In the data, find the word "Notify" and copy out every line that has it.

#### THE DATA:
########################################

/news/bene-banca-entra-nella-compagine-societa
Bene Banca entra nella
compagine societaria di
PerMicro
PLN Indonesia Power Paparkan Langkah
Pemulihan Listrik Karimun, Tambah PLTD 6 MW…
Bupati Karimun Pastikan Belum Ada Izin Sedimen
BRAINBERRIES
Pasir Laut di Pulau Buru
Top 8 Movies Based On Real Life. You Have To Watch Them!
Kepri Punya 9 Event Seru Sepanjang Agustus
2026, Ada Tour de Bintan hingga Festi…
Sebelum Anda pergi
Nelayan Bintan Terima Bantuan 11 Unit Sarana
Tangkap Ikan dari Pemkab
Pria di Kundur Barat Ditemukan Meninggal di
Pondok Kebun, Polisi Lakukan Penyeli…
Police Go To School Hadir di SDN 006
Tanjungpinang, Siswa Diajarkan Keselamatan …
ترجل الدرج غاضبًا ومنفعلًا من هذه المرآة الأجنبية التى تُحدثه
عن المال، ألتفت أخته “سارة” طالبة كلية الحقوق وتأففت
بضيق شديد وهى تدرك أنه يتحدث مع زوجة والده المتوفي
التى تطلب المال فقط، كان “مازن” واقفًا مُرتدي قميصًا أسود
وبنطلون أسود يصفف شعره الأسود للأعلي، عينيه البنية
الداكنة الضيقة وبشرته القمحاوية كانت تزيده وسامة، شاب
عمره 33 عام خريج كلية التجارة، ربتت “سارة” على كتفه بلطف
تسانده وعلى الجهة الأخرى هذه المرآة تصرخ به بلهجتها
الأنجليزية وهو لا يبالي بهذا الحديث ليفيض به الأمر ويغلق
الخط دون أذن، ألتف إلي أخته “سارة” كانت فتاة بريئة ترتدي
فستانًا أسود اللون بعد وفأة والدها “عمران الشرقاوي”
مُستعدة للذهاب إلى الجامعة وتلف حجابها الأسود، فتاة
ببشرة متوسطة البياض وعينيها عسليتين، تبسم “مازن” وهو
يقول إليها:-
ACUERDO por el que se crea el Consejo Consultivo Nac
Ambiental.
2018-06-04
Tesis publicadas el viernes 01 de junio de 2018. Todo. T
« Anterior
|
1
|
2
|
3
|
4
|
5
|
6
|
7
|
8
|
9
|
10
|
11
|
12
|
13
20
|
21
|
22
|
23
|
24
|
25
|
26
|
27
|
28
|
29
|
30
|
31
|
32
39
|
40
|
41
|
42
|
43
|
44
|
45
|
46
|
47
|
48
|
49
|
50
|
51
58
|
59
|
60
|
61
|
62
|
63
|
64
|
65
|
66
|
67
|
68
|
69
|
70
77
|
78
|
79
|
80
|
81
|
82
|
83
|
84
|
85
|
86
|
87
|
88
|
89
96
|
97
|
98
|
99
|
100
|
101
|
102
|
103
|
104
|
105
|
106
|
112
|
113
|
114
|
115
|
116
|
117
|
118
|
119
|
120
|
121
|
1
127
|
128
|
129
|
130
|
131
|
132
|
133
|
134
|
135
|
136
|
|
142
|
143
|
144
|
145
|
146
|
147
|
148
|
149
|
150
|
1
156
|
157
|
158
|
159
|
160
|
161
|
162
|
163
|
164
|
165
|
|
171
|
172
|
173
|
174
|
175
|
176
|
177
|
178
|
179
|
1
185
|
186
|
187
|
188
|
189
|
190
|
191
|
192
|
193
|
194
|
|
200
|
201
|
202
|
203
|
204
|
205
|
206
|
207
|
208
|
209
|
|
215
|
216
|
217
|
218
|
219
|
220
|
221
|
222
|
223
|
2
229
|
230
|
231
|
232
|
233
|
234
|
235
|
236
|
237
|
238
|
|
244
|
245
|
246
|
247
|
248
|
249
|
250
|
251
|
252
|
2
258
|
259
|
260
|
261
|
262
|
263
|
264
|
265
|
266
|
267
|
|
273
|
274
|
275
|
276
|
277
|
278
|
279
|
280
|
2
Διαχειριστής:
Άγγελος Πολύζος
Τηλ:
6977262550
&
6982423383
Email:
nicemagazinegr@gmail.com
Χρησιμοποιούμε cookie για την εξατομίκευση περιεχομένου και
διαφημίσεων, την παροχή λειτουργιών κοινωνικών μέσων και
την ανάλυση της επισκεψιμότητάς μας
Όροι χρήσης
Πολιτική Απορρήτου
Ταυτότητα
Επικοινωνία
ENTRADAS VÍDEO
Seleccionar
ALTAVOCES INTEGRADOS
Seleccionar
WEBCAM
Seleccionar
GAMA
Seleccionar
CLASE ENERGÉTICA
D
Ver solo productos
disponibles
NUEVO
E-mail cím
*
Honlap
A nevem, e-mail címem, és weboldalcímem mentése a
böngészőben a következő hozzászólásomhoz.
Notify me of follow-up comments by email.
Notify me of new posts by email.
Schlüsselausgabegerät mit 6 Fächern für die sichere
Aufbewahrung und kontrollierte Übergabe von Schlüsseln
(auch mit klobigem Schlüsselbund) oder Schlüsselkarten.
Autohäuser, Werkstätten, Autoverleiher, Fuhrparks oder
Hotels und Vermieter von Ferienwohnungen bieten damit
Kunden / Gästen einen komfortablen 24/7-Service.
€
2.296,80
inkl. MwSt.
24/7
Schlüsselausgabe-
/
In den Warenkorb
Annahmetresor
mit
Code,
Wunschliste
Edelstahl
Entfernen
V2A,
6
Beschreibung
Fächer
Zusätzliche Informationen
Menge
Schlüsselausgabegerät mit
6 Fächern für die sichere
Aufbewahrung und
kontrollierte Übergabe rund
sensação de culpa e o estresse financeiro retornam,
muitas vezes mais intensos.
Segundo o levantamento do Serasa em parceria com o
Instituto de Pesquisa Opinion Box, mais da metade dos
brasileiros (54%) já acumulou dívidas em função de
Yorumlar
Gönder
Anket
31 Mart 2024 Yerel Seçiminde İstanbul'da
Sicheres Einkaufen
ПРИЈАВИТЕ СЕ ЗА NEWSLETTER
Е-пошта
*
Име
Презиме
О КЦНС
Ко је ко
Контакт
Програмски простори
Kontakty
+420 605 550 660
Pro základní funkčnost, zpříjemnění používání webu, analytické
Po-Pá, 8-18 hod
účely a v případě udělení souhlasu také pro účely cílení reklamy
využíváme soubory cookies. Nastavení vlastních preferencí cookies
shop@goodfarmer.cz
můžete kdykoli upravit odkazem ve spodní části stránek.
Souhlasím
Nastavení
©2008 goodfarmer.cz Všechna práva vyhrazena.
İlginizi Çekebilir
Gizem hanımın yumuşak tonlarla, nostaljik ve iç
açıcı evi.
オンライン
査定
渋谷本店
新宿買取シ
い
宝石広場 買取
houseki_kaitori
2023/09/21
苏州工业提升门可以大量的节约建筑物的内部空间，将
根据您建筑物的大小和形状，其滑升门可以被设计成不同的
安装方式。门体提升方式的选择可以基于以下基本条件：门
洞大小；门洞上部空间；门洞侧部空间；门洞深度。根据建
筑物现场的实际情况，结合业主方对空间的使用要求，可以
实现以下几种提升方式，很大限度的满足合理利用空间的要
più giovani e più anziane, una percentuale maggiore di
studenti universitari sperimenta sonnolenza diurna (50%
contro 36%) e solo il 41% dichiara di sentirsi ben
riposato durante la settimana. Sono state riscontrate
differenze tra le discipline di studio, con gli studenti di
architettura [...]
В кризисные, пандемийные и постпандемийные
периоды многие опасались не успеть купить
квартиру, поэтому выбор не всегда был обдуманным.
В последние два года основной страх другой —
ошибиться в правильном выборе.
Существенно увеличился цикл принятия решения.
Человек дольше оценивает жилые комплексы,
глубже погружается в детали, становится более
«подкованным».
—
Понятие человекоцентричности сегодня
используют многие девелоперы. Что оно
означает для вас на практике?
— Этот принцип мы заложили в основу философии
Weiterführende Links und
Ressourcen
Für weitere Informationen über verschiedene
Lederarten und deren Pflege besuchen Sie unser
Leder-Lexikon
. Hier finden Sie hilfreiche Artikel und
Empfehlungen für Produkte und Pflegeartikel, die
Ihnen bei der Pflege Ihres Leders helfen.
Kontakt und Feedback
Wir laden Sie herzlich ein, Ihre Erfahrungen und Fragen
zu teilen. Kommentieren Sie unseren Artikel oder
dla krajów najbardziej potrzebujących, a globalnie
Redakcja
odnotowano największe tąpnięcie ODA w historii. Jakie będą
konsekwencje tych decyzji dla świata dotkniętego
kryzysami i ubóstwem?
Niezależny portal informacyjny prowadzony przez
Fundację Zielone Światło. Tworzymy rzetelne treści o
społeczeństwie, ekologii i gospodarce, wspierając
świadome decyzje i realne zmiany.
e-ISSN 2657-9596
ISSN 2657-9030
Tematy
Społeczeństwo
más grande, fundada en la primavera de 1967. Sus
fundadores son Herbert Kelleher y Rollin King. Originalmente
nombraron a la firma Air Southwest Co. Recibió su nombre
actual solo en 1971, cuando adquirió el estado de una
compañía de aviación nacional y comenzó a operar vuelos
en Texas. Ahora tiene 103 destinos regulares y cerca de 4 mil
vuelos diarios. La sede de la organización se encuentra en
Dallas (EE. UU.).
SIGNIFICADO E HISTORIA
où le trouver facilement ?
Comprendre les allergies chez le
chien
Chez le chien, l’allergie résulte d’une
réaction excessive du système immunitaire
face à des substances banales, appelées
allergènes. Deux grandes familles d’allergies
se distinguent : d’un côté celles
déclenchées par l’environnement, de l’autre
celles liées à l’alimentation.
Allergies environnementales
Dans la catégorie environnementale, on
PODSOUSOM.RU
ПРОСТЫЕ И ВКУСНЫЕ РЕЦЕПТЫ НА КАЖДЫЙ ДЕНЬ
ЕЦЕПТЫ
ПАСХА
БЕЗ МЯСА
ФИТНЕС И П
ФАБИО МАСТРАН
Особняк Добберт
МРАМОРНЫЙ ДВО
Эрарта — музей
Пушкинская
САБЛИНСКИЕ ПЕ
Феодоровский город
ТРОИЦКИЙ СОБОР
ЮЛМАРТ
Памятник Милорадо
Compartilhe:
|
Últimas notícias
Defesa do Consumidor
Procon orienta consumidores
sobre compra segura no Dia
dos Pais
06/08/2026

########################################

#### ANSWER TO THE PROBLEM:
Notify me of follow-up comments by email.
Notify me of new posts by email.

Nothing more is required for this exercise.